We have written quite a bit lately about many of the myths and misunderstndings around assisted living, and we received an email that highlights the “untruth” that assisted living is only for seniors.
The email we received today is as follows:
‘I have a family member (a cousin) who is 50 years old. She suffered a severe stroke 5 years ago and lives with her sister who is now dying of cancer. She is independent, but needs help with things like cleaning and paying the bills and getting groceries. We are looking for a hospitable, clean, friendly environment for which we could turn to when her sister passes. Can you tell me more about your facility, environment, and services and whether this would be appropriate? Thank you.’
Younger people unfortunately can be stricken with illnesses and disorders that, if there is no immediate family present – or a dedicated and loving friend or two that would have the time, energy, patience, and money to become a full-time caregiver – will need help in the form of long-term care or assisted living. Young Onset Parkinson’s, Cancer and Dementia can, at times, hit early, and hit hard.
We’ve seen messages come through our site asking about assisted living for people as young as their 30’s.
Obviously, assisted living in general has been evolving over the years – and there are facilities that cater to just about anything from faith-specific facilities to facilities dedicated to, or friendly to ‘alternative lifestyles.’ What I haven’t seen really, is a facility that is geared almost exclusively toward a younger population.
I think it would be an interesting and possibly successful business model.

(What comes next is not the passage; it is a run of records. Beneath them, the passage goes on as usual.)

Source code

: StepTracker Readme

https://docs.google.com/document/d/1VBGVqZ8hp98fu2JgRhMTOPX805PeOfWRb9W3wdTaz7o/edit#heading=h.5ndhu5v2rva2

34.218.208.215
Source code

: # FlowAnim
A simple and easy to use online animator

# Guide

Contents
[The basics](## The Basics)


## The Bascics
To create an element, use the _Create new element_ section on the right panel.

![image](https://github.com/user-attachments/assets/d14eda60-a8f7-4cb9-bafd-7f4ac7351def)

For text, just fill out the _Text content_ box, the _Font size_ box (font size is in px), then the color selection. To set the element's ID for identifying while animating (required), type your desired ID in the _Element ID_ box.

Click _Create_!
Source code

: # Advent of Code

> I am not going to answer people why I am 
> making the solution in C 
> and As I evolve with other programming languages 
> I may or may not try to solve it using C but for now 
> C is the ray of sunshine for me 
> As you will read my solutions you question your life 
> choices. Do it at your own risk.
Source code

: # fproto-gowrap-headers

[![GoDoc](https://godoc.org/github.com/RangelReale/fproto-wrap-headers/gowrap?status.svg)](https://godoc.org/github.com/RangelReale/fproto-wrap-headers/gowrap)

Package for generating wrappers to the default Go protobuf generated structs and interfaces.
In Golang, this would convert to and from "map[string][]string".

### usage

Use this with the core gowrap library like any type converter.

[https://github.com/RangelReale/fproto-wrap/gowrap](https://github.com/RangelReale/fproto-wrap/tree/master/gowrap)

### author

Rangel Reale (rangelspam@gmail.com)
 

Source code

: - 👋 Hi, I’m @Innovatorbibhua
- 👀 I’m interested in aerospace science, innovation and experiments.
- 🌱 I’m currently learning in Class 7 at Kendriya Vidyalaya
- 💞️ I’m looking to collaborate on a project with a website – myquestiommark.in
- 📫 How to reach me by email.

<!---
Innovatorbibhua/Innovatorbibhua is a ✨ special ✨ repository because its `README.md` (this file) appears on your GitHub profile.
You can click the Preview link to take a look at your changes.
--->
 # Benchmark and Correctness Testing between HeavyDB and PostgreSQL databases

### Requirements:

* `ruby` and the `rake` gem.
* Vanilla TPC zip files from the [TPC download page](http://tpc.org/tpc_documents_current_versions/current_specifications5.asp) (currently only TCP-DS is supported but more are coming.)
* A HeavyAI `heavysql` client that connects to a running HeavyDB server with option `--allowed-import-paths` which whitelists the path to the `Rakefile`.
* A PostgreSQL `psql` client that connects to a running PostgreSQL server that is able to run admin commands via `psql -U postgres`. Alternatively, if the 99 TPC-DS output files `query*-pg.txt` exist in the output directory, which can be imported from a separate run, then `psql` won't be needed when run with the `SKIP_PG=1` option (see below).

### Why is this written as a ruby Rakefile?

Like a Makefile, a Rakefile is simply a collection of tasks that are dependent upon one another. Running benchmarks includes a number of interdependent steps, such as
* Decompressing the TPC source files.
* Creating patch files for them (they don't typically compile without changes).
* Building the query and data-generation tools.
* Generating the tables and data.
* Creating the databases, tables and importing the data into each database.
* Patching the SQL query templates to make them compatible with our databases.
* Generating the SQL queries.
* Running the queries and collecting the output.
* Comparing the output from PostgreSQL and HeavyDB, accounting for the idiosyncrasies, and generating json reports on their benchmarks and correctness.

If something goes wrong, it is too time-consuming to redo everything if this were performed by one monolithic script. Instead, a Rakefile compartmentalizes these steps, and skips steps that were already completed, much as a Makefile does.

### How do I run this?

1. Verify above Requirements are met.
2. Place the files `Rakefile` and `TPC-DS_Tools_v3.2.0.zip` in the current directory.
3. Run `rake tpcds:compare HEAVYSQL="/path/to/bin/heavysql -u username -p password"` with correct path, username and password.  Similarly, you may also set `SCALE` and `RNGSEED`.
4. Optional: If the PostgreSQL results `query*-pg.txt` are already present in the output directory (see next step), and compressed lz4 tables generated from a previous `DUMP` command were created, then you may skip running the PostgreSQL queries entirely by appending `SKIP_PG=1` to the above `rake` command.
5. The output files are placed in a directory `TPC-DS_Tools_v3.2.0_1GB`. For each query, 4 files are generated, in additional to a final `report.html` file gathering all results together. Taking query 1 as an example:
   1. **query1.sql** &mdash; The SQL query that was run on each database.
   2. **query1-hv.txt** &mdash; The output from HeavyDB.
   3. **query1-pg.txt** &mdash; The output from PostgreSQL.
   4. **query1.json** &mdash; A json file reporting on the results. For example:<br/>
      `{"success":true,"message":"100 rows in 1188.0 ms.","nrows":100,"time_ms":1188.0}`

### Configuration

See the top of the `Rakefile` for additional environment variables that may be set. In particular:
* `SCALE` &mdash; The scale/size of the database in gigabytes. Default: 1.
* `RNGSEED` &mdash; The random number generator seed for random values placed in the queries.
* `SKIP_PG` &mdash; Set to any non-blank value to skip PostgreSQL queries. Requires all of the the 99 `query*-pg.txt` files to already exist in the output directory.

However, one of the most immediate challenges I would anticipate with such a model, is that if you had a facility dedicated to younger folks – say, for people from 20 to 50, for example – what would you do when they are past the age range or limit – would they have to move out?
So, perhaps the better plan would to have a dedicated percentage of a facility’s population go to younger residents. Then, they would have the option of staying if the wish once they pass the cutoff. Maybe a 60/40 split. That way, there would be a community of people within the facility who have their age in common – which, I think, could help foster a sense of community and belonging with the younger population needing assisted living. Anyways – just a thought!